Иннокентий Омулевский - Наброски Сибирского поэта
Любопытно знать, не тот ли это г-н Т — ов, который недавно отличался в Барнауле и которого просили устранить прихожане, — тот именно Т — ов, который отличался кляузами, надоел начальству, был виновником смерти учителя духовного училища и, наконец, претендовал на место попечительницы? Если это он же самый (не посчастливилось ли Барнаульскому округу, однако, иметь двух Т — овых?), то является вопрос, за что на несчастное село обрушилось это перемещение и насколько жители его в силах будут защитить себя от лица, которое и в городе причиняло немало хлопот?
Впрочем, я не мастер говорить прозой:
Пастырь паству обирающий,
Пастырь сан свой унижающий
Неприличной руготней;
Доносящий, брата губящий,
Больше храма деньги любящий, —
Грех-то, батюшка, какой!
Кулаку подобясь тертому,
И живому вы, и мертвому
Лишь сказались тяготой:
За быка вы отпеваете,
За сто рубликов венчаете, —
Грех-то, батюшка, какой!
О, покайтесь, чтоб пылающий
Огнь геенны, нас карающий
За грехи стези земной,
Не пожрал и вас бы в частности!
А пока внимайте гласности:
Грех-то, батюшка, какой!
Однако будем верить, что и в Сибири подобные батюшки составляют исключение.

Раздел данных
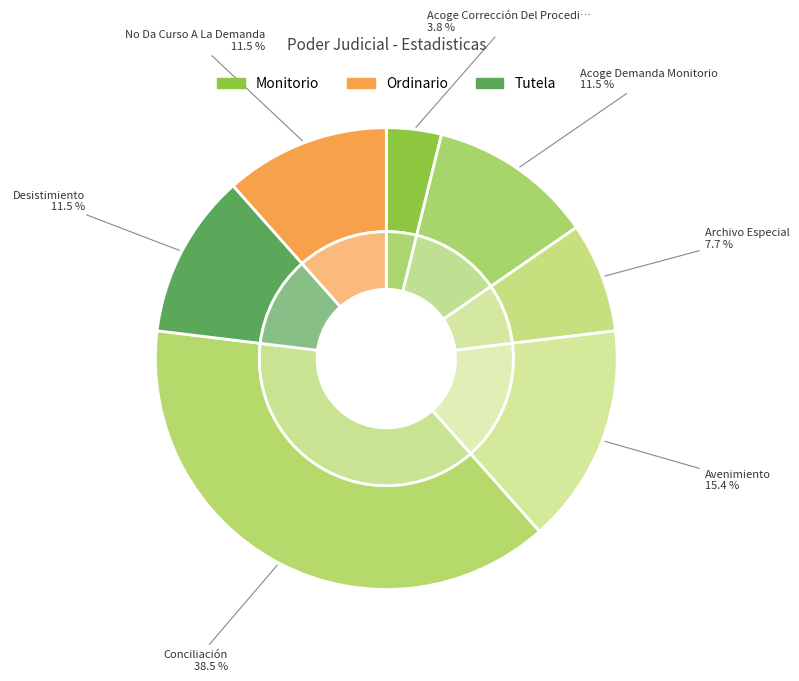

Which has a higher value, Desistimiento or Acoge Corrección Del Procedimiento?

Desistimiento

Вопросы для разбора
1. За какую сумму, согласно стихам из текста для анализа, батюшка венчает?
2. Продолжите, пожалуйста, текст для анализа после его последнего предложения.
Приведенный выше материал никак не связан с текстом для анализа.

Ответы по заданиям
1. За сто рубликов.

2.
По правде сказать, не везет нашим захолустьям. Иногда их обыватели даже и верной фотографии не могут с себя снять. Вот как забавно жалуется на это другой якутский корреспондент в № 31 газеты «Сибирь»:
«Снимешься, взглянешь на свой портрет, — говорит он о двух местных фотографических заведениях, — и увидишь себя или белым без оттенков, или же таким черным, как будто пред позированием весь вымазался голландской сажей. О сходстве и говорить нечего, — иной раз выходит такая финтиграфия, что без подписи трудно сказать, Фома или Ерема вышел на карточке. Но вот осенью прошлого года прибыл сюда фотограф, недавно оставивший лучшие и известные в Европе мастерские; он же специалист — ретушер. Мы, жители Якутска, уже видели новые работы, восхищались и радовались, что, наконец, нас не будут уродовать наши финтиграфы-самоучки… Но, увы! недолго нам пришлось пользоваться находкой, потому что новому фотографу не дозволено работать при здешних фотографиях».
Вот вам и наука вперед, гг. жители Якутска: не радуйтесь слишком преждевременно. Бедный Якутск!
Я готов бы посмеяться,
Что в Якутске кавалер
Лишь уродом может сняться…
Для невесты, например.
Посмеялся бы я даже
И над барышней — что там
Суждено ей, словно в саже,
Представляться — женихам.
Но размер грозы раскатов
Может хохот мой принять —
Что Европе азиатов
«Не дозволено» снимать.
Однако довольно.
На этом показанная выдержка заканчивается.